Secondly, the useful roles for online teaching are determined by both teachers’ characteristics and system affordances, so, at different times, they would change along with the development of teachers’ pedagogical competencies and system functionality;

Lastly, it should be noted that the current research is conducted at one university based on a particular artifact, although the research context is general in higher education in China.

7. Conclusions

This study presents a mechanism to support sustainable online teaching, hoping to compensate for the limited literature on scaffolding of teachers’ professional competencies and technological systems’ functionalities. Based on machine learning techniques, the mechanism can use lecturers’ behavioral data automatically collected by the artifacts, in order to predict different types of teachers, identify useful teaching roles and activities, and inform both lecturers and system devisers about characteristics that they should change gradually to foster mutual adaption for the sustainable development of online teaching. Within a particular teaching system, classical classifiers forecasted individual teacher retention with up to 77% accuracy based on only three weeks’ records, which made timely assistance feasible.

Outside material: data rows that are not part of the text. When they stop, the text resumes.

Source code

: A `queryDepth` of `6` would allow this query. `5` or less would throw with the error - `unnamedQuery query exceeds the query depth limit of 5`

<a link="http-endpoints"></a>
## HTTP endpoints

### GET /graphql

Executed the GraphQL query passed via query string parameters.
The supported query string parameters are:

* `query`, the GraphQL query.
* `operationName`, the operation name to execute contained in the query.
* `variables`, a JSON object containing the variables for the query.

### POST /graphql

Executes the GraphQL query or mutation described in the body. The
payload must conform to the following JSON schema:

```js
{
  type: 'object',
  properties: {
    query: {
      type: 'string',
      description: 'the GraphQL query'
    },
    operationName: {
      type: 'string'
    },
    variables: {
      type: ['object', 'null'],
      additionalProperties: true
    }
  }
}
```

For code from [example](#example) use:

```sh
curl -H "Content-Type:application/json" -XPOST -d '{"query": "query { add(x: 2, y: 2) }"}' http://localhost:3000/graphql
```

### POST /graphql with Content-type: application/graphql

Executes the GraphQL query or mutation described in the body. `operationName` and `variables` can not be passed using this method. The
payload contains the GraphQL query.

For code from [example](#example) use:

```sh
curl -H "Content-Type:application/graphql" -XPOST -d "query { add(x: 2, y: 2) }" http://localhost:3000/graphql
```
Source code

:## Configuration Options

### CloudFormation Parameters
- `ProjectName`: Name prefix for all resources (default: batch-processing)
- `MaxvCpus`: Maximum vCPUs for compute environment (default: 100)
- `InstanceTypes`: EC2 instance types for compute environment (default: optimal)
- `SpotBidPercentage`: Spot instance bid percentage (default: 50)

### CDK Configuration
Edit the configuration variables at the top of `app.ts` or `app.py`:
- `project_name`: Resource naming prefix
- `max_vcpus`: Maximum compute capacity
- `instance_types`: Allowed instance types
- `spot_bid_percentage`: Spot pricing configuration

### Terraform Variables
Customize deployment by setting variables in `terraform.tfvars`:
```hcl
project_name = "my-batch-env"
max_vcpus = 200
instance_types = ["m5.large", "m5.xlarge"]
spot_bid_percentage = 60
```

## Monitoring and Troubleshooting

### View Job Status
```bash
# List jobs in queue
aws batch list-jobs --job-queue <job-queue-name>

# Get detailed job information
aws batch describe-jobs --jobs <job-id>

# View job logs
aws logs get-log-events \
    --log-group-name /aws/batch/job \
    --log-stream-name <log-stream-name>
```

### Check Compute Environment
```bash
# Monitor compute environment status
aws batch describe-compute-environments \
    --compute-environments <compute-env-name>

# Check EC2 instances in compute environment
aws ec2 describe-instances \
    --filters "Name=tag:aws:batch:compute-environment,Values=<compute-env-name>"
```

According to feature scores, useful activities (e.g., in-class exercises, monitoring students’ attendance, after-class formal testing, etc.) and teacher roles (such as learning assessment, guiding technology usage, and learning support) were determined to inform the focal lecturers who need to constantly change their functions to adapt to the given virtual settings. Although common views regarding exemplary roles for online teaching imply the necessity of teachers’ transition from chiefly showing charisma in a face-to-face mode to e-moderators of learners, the lecturers’ perceived useful roles and activities in the setting of a specific system depend both on their pedagogical beliefs and the artifact characteristics, which may be discordant with expert opinions. Since the useful activities that can foreshadow lecturer retention of online teaching will vary in dissimilar settings and are constantly changing over time, the presented mechanism should be embedded into artifacts to work regularly, nurturing coevolution between teachers’ pedagogical competencies and technological system affordances.